* Exercise materials *

----

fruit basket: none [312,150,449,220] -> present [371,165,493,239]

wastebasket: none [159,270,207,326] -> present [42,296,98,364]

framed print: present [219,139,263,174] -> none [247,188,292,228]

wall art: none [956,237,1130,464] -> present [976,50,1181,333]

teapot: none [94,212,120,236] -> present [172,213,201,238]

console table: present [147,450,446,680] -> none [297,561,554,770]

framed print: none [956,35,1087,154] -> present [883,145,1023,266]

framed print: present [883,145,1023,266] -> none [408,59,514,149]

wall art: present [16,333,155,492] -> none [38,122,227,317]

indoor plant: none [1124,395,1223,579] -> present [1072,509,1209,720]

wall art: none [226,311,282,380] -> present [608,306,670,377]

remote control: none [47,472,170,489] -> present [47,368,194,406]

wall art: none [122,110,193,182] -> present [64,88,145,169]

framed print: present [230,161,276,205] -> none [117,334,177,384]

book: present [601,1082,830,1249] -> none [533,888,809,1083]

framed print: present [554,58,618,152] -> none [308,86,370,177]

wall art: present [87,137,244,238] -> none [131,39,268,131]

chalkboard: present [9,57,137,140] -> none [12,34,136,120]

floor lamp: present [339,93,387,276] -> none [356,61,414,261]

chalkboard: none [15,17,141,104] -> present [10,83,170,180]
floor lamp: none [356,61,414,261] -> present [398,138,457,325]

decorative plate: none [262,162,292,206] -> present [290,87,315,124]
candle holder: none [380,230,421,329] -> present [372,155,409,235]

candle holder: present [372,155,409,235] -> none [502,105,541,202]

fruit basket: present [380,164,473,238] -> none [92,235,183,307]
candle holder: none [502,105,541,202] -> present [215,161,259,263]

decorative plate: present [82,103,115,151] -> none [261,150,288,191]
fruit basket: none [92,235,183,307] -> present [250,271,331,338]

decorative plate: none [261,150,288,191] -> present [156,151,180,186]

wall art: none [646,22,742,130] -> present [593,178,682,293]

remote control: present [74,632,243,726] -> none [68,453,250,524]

----

* Task objective *
Search the material above for the string "floor", and copy every line in which it turns up.

* Exercise answer *
floor lamp: present [339,93,387,276] -> none [356,61,414,261]
floor lamp: none [356,61,414,261] -> present [398,138,457,325]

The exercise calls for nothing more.